Der schottische Blick auf den Brexit-Streit

Trotz, Enttäuschung und Sorge

In weniger als zwei Monaten sollen die Briten die EU verlassen. Sie setzen auf Nachverhandlungen, doch Europa lehnt ab. Beäugt wird die Entwicklung in Schottland, wo bereits in der Vergangenheit über die Unabhängigkeit nachgedacht wurde.

Unsicherheit zwei Monate vor dem geplanten Brexit / © David Cliff (dpa)
Unsicherheit zwei Monate vor dem geplanten Brexit / © David Cliff ( dpa )

DOMRADIO.DE: Wie groß ist denn bei Ihnen in Schottland aktuell die Sorge?

Pastor Thomas Jantzen (Pfarrer der deutschsprachigen evangelischen Gemeinde in Edinburgh): Das Paradoxe ist ja: Den No-Deal will ja eigentlich gar keiner. Und es ist in der Tat die Frage, ob er im Endeffekt noch eintreten wird. Die Sorge der schottischen Regierung ist die, dass im Falle eines radikalen Austritts einfach alle Zuständigkeitsbereiche, die bisher in Brüssel lagen, nach Westminster gehen und dass Schottland dann zunehmend zentral von England regiert wird. Die Schotten haben ja einen gewissen unabhängigen Status und befürchten, dass der eingeschränkt wird. Das ist die große Sorge der schottischen Regierung.
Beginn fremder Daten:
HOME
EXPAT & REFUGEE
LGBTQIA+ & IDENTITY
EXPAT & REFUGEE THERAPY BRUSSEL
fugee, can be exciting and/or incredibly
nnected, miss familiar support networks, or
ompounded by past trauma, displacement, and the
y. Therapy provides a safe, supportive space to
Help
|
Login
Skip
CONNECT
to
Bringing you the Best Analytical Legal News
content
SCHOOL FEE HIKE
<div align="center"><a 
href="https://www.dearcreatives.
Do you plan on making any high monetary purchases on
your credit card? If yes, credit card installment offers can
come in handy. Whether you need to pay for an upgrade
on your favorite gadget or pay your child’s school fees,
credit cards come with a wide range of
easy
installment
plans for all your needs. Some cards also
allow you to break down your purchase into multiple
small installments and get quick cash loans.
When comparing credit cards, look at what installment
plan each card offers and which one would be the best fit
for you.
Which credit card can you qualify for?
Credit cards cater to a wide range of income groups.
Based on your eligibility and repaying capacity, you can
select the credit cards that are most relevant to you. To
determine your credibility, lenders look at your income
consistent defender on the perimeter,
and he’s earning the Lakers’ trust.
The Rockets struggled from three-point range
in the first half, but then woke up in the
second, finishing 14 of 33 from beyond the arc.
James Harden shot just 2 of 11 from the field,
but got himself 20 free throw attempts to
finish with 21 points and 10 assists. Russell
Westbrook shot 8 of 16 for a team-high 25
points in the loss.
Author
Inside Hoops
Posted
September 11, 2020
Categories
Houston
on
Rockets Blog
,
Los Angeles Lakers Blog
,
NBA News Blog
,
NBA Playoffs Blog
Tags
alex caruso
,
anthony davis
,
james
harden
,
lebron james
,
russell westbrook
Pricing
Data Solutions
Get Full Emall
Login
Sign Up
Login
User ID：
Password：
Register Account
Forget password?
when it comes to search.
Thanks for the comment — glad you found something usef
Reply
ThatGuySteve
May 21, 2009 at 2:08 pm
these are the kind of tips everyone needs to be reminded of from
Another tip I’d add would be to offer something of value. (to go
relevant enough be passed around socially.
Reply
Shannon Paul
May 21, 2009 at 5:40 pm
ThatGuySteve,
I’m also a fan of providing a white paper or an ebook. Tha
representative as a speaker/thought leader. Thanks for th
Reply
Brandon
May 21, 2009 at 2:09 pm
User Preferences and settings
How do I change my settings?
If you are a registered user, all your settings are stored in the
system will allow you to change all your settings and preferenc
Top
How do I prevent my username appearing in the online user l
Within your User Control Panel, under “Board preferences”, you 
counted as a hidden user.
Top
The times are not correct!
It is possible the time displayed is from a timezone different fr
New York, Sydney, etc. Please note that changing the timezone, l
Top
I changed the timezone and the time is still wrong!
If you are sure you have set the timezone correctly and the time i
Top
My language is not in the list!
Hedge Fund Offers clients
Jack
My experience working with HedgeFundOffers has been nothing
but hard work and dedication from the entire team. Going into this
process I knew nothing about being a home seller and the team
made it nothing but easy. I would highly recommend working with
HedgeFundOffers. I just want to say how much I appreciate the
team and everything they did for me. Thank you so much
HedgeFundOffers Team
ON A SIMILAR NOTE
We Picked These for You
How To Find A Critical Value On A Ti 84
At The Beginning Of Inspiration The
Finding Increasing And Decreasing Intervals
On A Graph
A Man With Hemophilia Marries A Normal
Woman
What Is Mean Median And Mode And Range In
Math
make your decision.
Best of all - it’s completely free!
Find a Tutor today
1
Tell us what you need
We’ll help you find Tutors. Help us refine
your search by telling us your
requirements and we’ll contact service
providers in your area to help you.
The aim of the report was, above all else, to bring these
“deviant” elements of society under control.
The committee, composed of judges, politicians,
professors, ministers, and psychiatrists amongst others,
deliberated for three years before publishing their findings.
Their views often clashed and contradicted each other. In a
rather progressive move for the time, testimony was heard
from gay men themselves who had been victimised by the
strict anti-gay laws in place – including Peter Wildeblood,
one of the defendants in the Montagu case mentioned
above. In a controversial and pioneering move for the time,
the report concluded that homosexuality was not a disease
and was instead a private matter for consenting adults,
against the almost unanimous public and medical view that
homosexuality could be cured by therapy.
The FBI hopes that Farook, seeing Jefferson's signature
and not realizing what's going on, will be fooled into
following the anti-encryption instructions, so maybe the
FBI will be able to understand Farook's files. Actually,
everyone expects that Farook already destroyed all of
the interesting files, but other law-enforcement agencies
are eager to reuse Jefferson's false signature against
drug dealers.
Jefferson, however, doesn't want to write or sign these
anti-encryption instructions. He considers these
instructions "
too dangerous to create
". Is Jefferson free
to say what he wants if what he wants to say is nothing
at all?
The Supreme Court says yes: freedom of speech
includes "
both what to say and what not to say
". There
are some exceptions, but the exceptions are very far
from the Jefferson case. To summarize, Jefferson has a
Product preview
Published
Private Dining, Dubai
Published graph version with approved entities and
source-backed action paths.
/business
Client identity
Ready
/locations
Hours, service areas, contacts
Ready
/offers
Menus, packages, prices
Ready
DOMRADIO.DE: Das sieht man auch im Abstimmungsverhalten. Immerhin haben ja im Jahr 2016 auch rund zwei Drittel - also ganze 62 Prozent - in Schottland für den Verbleib in der Europäischen Union gestimmt, so viel wie in keinem anderen Landesteil des Vereinigten Königreichs. Können Sie sich denn vorstellen, dass viele - vielleicht auch ein bisschen aus Trotz - einer Unabhängigkeit Schottlands jetzt wieder zustimmen würden?

Jantzen: Trotz ist glaube ich das richtige Stichwort. Es ist eine gewisse Enttäuschung da, auch in dem Prozess der Verhandlungen nicht genügend wahrgenommen worden zu sein, weil die Tories oder Theresa May das relativ alleine gemacht haben. Ob dieser Trotz im Endeffekt wirklich umgesetzt wird, ist die Frage. Es könnte ungefähr genauso knapp werden wie beim Referendum zum EU-Austritt. Aber der Wille wächst - das glaube ich schon.

DOMRADIO.DE: Sie betreuen ja als evangelischer Pfarrer zusammen mit Ihrer Frau mehrere Gemeinden. Ist denn da der Brexit auch Thema, mit dem Sie in der Seelsorge auch konfrontiert werden?

Jantzen: In der Seelsorge im engeren Verhältnis - dass sich also verzweifelte Personen an mich wenden - werde ich damit noch nicht konfrontiert. Aber im Gespräch ist das immer wieder ein Thema. Wir haben jetzt auch schon einige Gemeindemitglieder; die zurück nach Deutschland gegangen sind. Einmal, weil sie vielleicht einen Zeitvertrag hatten und die Firma gesagt hat: "Wir verlängern den jetzt mal nicht, denn wir wissen nicht, wie es weitergeht." Andere haben gesagt: "Mir gefällt die ganze Stimmung hier nicht mehr. Ich habe in Deutschland oder in einem anderen europäischen Land eine berufliche Perspektive, die gleichwertig ist. Und dort habe ich diese ganze dämliche Diskussion nicht, die ja auch ein bisschen ausländerfeindlich ist, im weitesten Sinne. Ich geh weg." Das gibt es durchaus.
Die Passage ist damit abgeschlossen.